TASK GOAL — An identical copy of all the records is what the answer must contain.

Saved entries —
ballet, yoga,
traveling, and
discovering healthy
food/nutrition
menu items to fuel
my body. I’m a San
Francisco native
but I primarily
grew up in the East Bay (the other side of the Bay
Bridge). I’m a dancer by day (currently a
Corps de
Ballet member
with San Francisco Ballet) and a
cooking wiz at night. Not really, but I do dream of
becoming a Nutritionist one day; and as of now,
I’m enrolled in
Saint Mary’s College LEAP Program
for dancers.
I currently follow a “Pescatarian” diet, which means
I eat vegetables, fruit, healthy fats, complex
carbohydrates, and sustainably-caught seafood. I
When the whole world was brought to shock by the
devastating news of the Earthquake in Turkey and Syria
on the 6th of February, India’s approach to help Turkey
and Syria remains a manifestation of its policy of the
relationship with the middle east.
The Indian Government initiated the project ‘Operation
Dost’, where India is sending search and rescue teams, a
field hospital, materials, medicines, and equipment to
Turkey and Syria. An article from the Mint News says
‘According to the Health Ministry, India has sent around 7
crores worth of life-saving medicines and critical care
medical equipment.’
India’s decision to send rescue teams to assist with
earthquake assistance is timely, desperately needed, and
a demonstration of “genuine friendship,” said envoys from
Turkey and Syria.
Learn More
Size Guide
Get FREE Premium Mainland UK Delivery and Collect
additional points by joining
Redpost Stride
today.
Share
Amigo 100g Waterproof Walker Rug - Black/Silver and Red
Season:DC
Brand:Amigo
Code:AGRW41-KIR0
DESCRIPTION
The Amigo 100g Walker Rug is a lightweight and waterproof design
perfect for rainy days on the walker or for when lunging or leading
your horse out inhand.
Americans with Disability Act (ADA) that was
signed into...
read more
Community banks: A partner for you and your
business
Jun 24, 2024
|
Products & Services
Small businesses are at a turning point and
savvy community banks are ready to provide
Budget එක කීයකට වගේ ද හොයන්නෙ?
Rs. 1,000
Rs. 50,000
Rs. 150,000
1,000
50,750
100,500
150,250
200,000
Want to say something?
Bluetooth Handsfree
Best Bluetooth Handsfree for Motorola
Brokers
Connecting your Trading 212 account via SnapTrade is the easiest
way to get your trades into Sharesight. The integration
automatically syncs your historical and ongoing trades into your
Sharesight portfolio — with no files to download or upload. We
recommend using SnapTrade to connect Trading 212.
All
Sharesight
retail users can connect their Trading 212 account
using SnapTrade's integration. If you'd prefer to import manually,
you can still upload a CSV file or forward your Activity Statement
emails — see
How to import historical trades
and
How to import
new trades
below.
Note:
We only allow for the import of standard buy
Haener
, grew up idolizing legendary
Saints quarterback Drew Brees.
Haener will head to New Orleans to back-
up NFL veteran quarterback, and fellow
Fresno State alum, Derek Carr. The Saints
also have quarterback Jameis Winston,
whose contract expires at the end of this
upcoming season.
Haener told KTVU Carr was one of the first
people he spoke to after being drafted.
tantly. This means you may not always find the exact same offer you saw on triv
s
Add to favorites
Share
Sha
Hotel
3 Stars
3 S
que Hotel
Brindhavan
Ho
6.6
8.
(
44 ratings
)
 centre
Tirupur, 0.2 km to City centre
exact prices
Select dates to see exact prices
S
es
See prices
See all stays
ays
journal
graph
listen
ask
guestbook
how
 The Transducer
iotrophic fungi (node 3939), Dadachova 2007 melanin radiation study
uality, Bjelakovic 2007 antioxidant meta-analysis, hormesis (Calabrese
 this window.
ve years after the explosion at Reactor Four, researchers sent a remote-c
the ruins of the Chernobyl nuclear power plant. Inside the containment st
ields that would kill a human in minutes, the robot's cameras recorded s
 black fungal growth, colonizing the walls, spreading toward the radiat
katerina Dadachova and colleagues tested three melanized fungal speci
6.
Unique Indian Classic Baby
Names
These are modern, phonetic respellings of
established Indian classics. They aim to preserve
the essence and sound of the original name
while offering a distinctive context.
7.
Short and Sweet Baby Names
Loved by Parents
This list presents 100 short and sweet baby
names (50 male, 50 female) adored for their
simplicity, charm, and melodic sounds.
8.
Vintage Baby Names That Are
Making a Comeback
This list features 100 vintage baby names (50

RESULT —
ballet, yoga,
traveling, and
discovering healthy
food/nutrition
menu items to fuel
my body. I’m a San
Francisco native
but I primarily
grew up in the East Bay (the other side of the Bay
Bridge). I’m a dancer by day (currently a
Corps de
Ballet member
with San Francisco Ballet) and a
cooking wiz at night. Not really, but I do dream of
becoming a Nutritionist one day; and as of now,
I’m enrolled in
Saint Mary’s College LEAP Program
for dancers.
I currently follow a “Pescatarian” diet, which means
I eat vegetables, fruit, healthy fats, complex
carbohydrates, and sustainably-caught seafood. I
When the whole world was brought to shock by the
devastating news of the Earthquake in Turkey and Syria
on the 6th of February, India’s approach to help Turkey
and Syria remains a manifestation of its policy of the
relationship with the middle east.
The Indian Government initiated the project ‘Operation
Dost’, where India is sending search and rescue teams, a
field hospital, materials, medicines, and equipment to
Turkey and Syria. An article from the Mint News says
‘According to the Health Ministry, India has sent around 7
crores worth of life-saving medicines and critical care
medical equipment.’
India’s decision to send rescue teams to assist with
earthquake assistance is timely, desperately needed, and
a demonstration of “genuine friendship,” said envoys from
Turkey and Syria.
Learn More
Size Guide
Get FREE Premium Mainland UK Delivery and Collect
additional points by joining
Redpost Stride
today.
Share
Amigo 100g Waterproof Walker Rug - Black/Silver and Red
Season:DC
Brand:Amigo
Code:AGRW41-KIR0
DESCRIPTION
The Amigo 100g Walker Rug is a lightweight and waterproof design
perfect for rainy days on the walker or for when lunging or leading
your horse out inhand.
Americans with Disability Act (ADA) that was
signed into...
read more
Community banks: A partner for you and your
business
Jun 24, 2024
|
Products & Services
Small businesses are at a turning point and
savvy community banks are ready to provide
Budget එක කීයකට වගේ ද හොයන්නෙ?
Rs. 1,000
Rs. 50,000
Rs. 150,000
1,000
50,750
100,500
150,250
200,000
Want to say something?
Bluetooth Handsfree
Best Bluetooth Handsfree for Motorola
Brokers
Connecting your Trading 212 account via SnapTrade is the easiest
way to get your trades into Sharesight. The integration
automatically syncs your historical and ongoing trades into your
Sharesight portfolio — with no files to download or upload. We
recommend using SnapTrade to connect Trading 212.
All
Sharesight
retail users can connect their Trading 212 account
using SnapTrade's integration. If you'd prefer to import manually,
you can still upload a CSV file or forward your Activity Statement
emails — see
How to import historical trades
and
How to import
new trades
below.
Note:
We only allow for the import of standard buy
Haener
, grew up idolizing legendary
Saints quarterback Drew Brees.
Haener will head to New Orleans to back-
up NFL veteran quarterback, and fellow
Fresno State alum, Derek Carr. The Saints
also have quarterback Jameis Winston,
whose contract expires at the end of this
upcoming season.
Haener told KTVU Carr was one of the first
people he spoke to after being drafted.
tantly. This means you may not always find the exact same offer you saw on triv
s
Add to favorites
Share
Sha
Hotel
3 Stars
3 S
que Hotel
Brindhavan
Ho
6.6
8.
(
44 ratings
)
 centre
Tirupur, 0.2 km to City centre
exact prices
Select dates to see exact prices
S
es
See prices
See all stays
ays
journal
graph
listen
ask
guestbook
how
 The Transducer
iotrophic fungi (node 3939), Dadachova 2007 melanin radiation study
uality, Bjelakovic 2007 antioxidant meta-analysis, hormesis (Calabrese
 this window.
ve years after the explosion at Reactor Four, researchers sent a remote-c
the ruins of the Chernobyl nuclear power plant. Inside the containment st
ields that would kill a human in minutes, the robot's cameras recorded s
 black fungal growth, colonizing the walls, spreading toward the radiat
katerina Dadachova and colleagues tested three melanized fungal speci
6.
Unique Indian Classic Baby
Names
These are modern, phonetic respellings of
established Indian classics. They aim to preserve
the essence and sound of the original name
while offering a distinctive context.
7.
Short and Sweet Baby Names
Loved by Parents
This list presents 100 short and sweet baby
names (50 male, 50 female) adored for their
simplicity, charm, and melodic sounds.
8.
Vintage Baby Names That Are
Making a Comeback
This list features 100 vintage baby names (50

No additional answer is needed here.